*** EXERCISE INPUTS ***

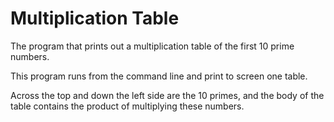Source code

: Multiplication Table
====================

The program that prints out a multiplication table of the first 10 prime numbers.

This program runs from the command line and print to screen one table.

Across the top and down the left side are the 10 primes, and the body of the table contains the product of multiplying these numbers.
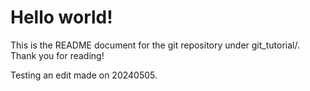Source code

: # Hello world!
This is the README document for the git repository under git_tutorial/.
Thank you for reading!

Testing an edit made on 20240505.
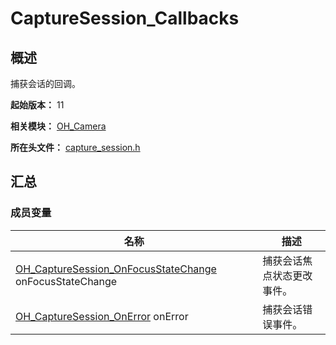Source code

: # CaptureSession_Callbacks

## 概述

捕获会话的回调。

**起始版本：** 11

**相关模块：** [OH_Camera](capi-oh-camera.md)

**所在头文件：** [capture_session.h](capi-capture-session-h.md)

## 汇总

### 成员变量

| 名称 | 描述 |
| -- | -- |
| [OH_CaptureSession_OnFocusStateChange](capi-capture-session-h.md#oh_capturesession_onfocusstatechange) onFocusStateChange | 捕获会话焦点状态更改事件。 |
| [OH_CaptureSession_OnError](capi-capture-session-h.md#oh_capturesession_onerror) onError | 捕获会话错误事件。 |


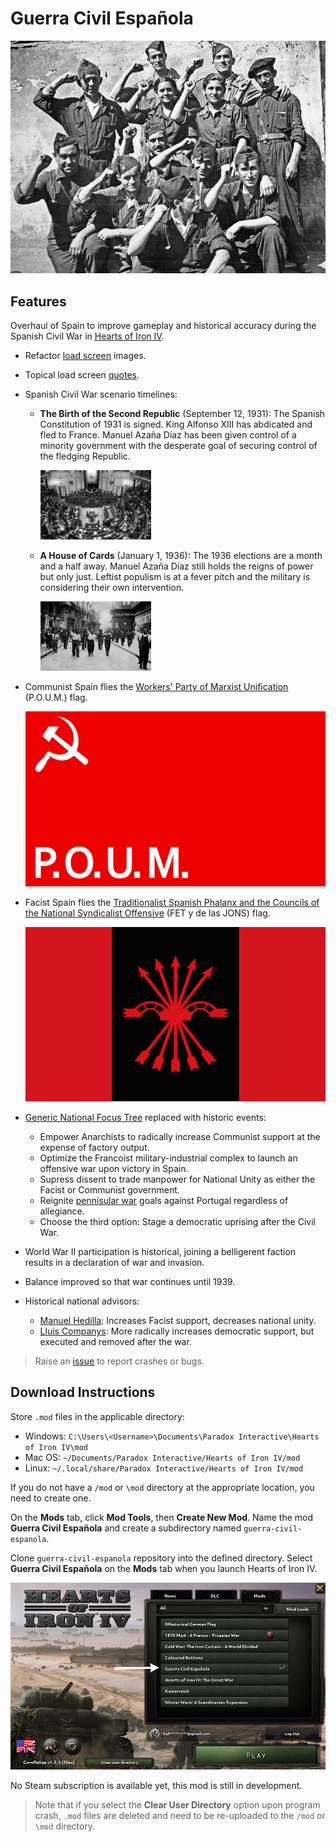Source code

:# Guerra Civil Española

![](./images/spanish-civil-war.png)

## Features

Overhaul of Spain to improve gameplay and historical accuracy during the Spanish Civil War in [Hearts of Iron IV](https://hoi4.paradoxwikis.com/Hearts_of_Iron_4_Wiki).

* Refactor [load screen](images/loadscreen-images/README.md) images.
* Topical load screen [quotes](shared/spanish-civil-war-quotes.md).
* Spanish Civil War scenario timelines:
  * **The Birth of the Second Republic** (September 12, 1931): The Spanish Constitution of 1931 is signed. King Alfonso XIII has abdicated and fled to France. Manuel Azaña Díaz has been given control of a minority government with the desperate goal of securing control of the fledging Republic.

    ![](./images/scenario-images/select_date_1936.png)

  * **A House of Cards** (January 1, 1936): The 1936 elections are a month and a half away. Manuel Azaña Díaz still holds the reigns of power but only just. Leftist populism is at a fever pitch and the military is considering their own intervention.

    ![](./images/scenario-images/select_date_1939.png)

* Communist Spain flies the [Workers' Party of Marxist Unification](https://en.wikipedia.org/wiki/POUM) (P.O.U.M.) flag.

   ![](./images/poum-flag.png)
  
* Facist Spain flies the [Traditionalist Spanish Phalanx and the Councils of the National Syndicalist Offensive](https://en.wikipedia.org/wiki/FET_y_de_las_JONS) (FET y de las JONS) flag.

   ![](./images/fe-jons-flag.png)
  
* [Generic National Focus Tree](https://hoi4.paradoxwikis.com/Generic_national_focus_tree) replaced with historic events:
  * Empower Anarchists to radically increase Communist support at the expense of factory output.
  * Optimize the Francoist military-industrial complex to launch an offensive war upon victory in Spain.
  * Supress dissent to trade manpower for National Unity as either the Facist or Communist government.
  * Reignite [pennisular war](https://en.wikipedia.org/wiki/Peninsular_War) goals against Portugal regardless of allegiance.
  * Choose the third option: Stage a democratic uprising after the Civil War.
* World War II participation is historical, joining a belligerent faction results in a declaration of war and invasion.
* Balance improved so that war continues until 1939.
* Historical national advisors:
  * [Manuel Hedilla](https://en.wikipedia.org/wiki/Manuel_Hedilla): Increases Facist support, decreases national unity.
  * [Lluís Companys](https://en.wikipedia.org/wiki/Llu%C3%ADs_Companys): More radically increases democratic support, but executed and removed after the war.
  
> Raise an [issue](https://github.com/kghamilton89/guerra-civil-espanola/issues/new) to report crashes or bugs.

## Download Instructions

Store `.mod` files in the applicable directory:

* Windows: `C:\Users\<Username>\Documents\Paradox Interactive\Hearts of Iron IV\mod`
* Mac OS: `~/Documents/Paradox Interactive/Hearts of Iron IV/mod`
* Linux: `~/.local/share/Paradox Interactive/Hearts of Iron IV/mod`

If you do not have a `/mod` or `\mod` directory at the appropriate location, you need to create one.

On the **Mods** tab, click **Mod Tools**, then **Create New Mod**. Name the mod **Guerra Civil Española** and create a subdirectory named `guerra-civil-espanola`.

Clone `guerra-civil-espanola` repository into the defined directory. Select **Guerra Civil Española** on the **Mods** tab when you launch Hearts of Iron IV.

![](./images/homescreen.png)

No Steam subscription is available yet, this mod is still in development.

> Note that if you select the **Clear User Directory** option upon program crash, `.mod` files are deleted and need to be re-uploaded to the `/mod` or `\mod` directory.

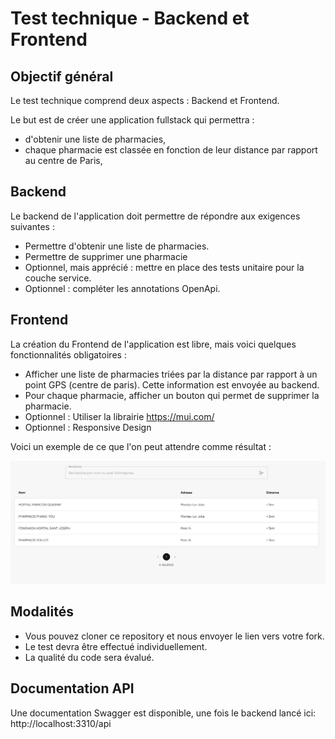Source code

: # Test technique - Backend et Frontend

## Objectif général
Le test technique comprend deux aspects : Backend et Frontend.

Le but est de créer une application fullstack qui permettra :
- d'obtenir une liste de pharmacies, 
- chaque pharmacie est classée en fonction de leur distance par rapport au centre de Paris,

## Backend
Le backend de l'application doit permettre de répondre aux exigences suivantes :
- Permettre d'obtenir une liste de pharmacies. 
- Permettre de supprimer une pharmacie
- Optionnel, mais apprécié : mettre en place des tests unitaire pour la couche service.
- Optionnel : compléter les annotations OpenApi.

## Frontend
La création du Frontend de l'application est libre, mais voici quelques fonctionnalités obligatoires :
- Afficher une liste de pharmacies triées par la distance par rapport à un point GPS (centre de paris). Cette information est envoyée au backend.
- Pour chaque pharmacie, afficher un bouton qui permet de supprimer la pharmacie.
- Optionnel : Utiliser la librairie https://mui.com/
- Optionnel : Responsive Design

Voici un exemple de ce que l'on peut attendre comme résultat :

![Exemple](./readme/exemple.png)

## Modalités
- Vous pouvez cloner ce repository et nous envoyer le lien vers votre fork.
- Le test devra être effectué individuellement.
- La qualité du code sera évalué.

## Documentation API
Une documentation Swagger est disponible, une fois le backend lancé ici: http://localhost:3310/api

*** End of EXERCISE INPUTS ***

_WHAT TO DO_: Please copy the preceding records exactly and omit the images.

_TASK ANSWER_:
Source code

: Multiplication Table
====================

The program that prints out a multiplication table of the first 10 prime numbers.

This program runs from the command line and print to screen one table.

Across the top and down the left side are the 10 primes, and the body of the table contains the product of multiplying these numbers.
Source code

: # Hello world!
This is the README document for the git repository under git_tutorial/.
Thank you for reading!

Testing an edit made on 20240505.
Source code

: # CaptureSession_Callbacks

## 概述

捕获会话的回调。

**起始版本：** 11

**相关模块：** [OH_Camera](capi-oh-camera.md)

**所在头文件：** [capture_session.h](capi-capture-session-h.md)

## 汇总

### 成员变量

| 名称 | 描述 |
| -- | -- |
| [OH_CaptureSession_OnFocusStateChange](capi-capture-session-h.md#oh_capturesession_onfocusstatechange) onFocusStateChange | 捕获会话焦点状态更改事件。 |
| [OH_CaptureSession_OnError](capi-capture-session-h.md#oh_capturesession_onerror) onError | 捕获会话错误事件。 |


Source code

:# Guerra Civil Española

![](./images/spanish-civil-war.png)

## Features

Overhaul of Spain to improve gameplay and historical accuracy during the Spanish Civil War in [Hearts of Iron IV](https://hoi4.paradoxwikis.com/Hearts_of_Iron_4_Wiki).

* Refactor [load screen](images/loadscreen-images/README.md) images.
* Topical load screen [quotes](shared/spanish-civil-war-quotes.md).
* Spanish Civil War scenario timelines:
  * **The Birth of the Second Republic** (September 12, 1931): The Spanish Constitution of 1931 is signed. King Alfonso XIII has abdicated and fled to France. Manuel Azaña Díaz has been given control of a minority government with the desperate goal of securing control of the fledging Republic.

    ![](./images/scenario-images/select_date_1936.png)

  * **A House of Cards** (January 1, 1936): The 1936 elections are a month and a half away. Manuel Azaña Díaz still holds the reigns of power but only just. Leftist populism is at a fever pitch and the military is considering their own intervention.

    ![](./images/scenario-images/select_date_1939.png)

* Communist Spain flies the [Workers' Party of Marxist Unification](https://en.wikipedia.org/wiki/POUM) (P.O.U.M.) flag.

   ![](./images/poum-flag.png)
  
* Facist Spain flies the [Traditionalist Spanish Phalanx and the Councils of the National Syndicalist Offensive](https://en.wikipedia.org/wiki/FET_y_de_las_JONS) (FET y de las JONS) flag.

   ![](./images/fe-jons-flag.png)
  
* [Generic National Focus Tree](https://hoi4.paradoxwikis.com/Generic_national_focus_tree) replaced with historic events:
  * Empower Anarchists to radically increase Communist support at the expense of factory output.
  * Optimize the Francoist military-industrial complex to launch an offensive war upon victory in Spain.
  * Supress dissent to trade manpower for National Unity as either the Facist or Communist government.
  * Reignite [pennisular war](https://en.wikipedia.org/wiki/Peninsular_War) goals against Portugal regardless of allegiance.
  * Choose the third option: Stage a democratic uprising after the Civil War.
* World War II participation is historical, joining a belligerent faction results in a declaration of war and invasion.
* Balance improved so that war continues until 1939.
* Historical national advisors:
  * [Manuel Hedilla](https://en.wikipedia.org/wiki/Manuel_Hedilla): Increases Facist support, decreases national unity.
  * [Lluís Companys](https://en.wikipedia.org/wiki/Llu%C3%ADs_Companys): More radically increases democratic support, but executed and removed after the war.
  
> Raise an [issue](https://github.com/kghamilton89/guerra-civil-espanola/issues/new) to report crashes or bugs.

## Download Instructions

Store `.mod` files in the applicable directory:

* Windows: `C:\Users\<Username>\Documents\Paradox Interactive\Hearts of Iron IV\mod`
* Mac OS: `~/Documents/Paradox Interactive/Hearts of Iron IV/mod`
* Linux: `~/.local/share/Paradox Interactive/Hearts of Iron IV/mod`

If you do not have a `/mod` or `\mod` directory at the appropriate location, you need to create one.

On the **Mods** tab, click **Mod Tools**, then **Create New Mod**. Name the mod **Guerra Civil Española** and create a subdirectory named `guerra-civil-espanola`.

Clone `guerra-civil-espanola` repository into the defined directory. Select **Guerra Civil Española** on the **Mods** tab when you launch Hearts of Iron IV.

![](./images/homescreen.png)

No Steam subscription is available yet, this mod is still in development.

> Note that if you select the **Clear User Directory** option upon program crash, `.mod` files are deleted and need to be re-uploaded to the `/mod` or `\mod` directory.

Source code

: # Test technique - Backend et Frontend

## Objectif général
Le test technique comprend deux aspects : Backend et Frontend.

Le but est de créer une application fullstack qui permettra :
- d'obtenir une liste de pharmacies, 
- chaque pharmacie est classée en fonction de leur distance par rapport au centre de Paris,

## Backend
Le backend de l'application doit permettre de répondre aux exigences suivantes :
- Permettre d'obtenir une liste de pharmacies. 
- Permettre de supprimer une pharmacie
- Optionnel, mais apprécié : mettre en place des tests unitaire pour la couche service.
- Optionnel : compléter les annotations OpenApi.

## Frontend
La création du Frontend de l'application est libre, mais voici quelques fonctionnalités obligatoires :
- Afficher une liste de pharmacies triées par la distance par rapport à un point GPS (centre de paris). Cette information est envoyée au backend.
- Pour chaque pharmacie, afficher un bouton qui permet de supprimer la pharmacie.
- Optionnel : Utiliser la librairie https://mui.com/
- Optionnel : Responsive Design

Voici un exemple de ce que l'on peut attendre comme résultat :

![Exemple](./readme/exemple.png)

## Modalités
- Vous pouvez cloner ce repository et nous envoyer le lien vers votre fork.
- Le test devra être effectué individuellement.
- La qualité du code sera évalué.

## Documentation API
Une documentation Swagger est disponible, une fois le backend lancé ici: http://localhost:3310/api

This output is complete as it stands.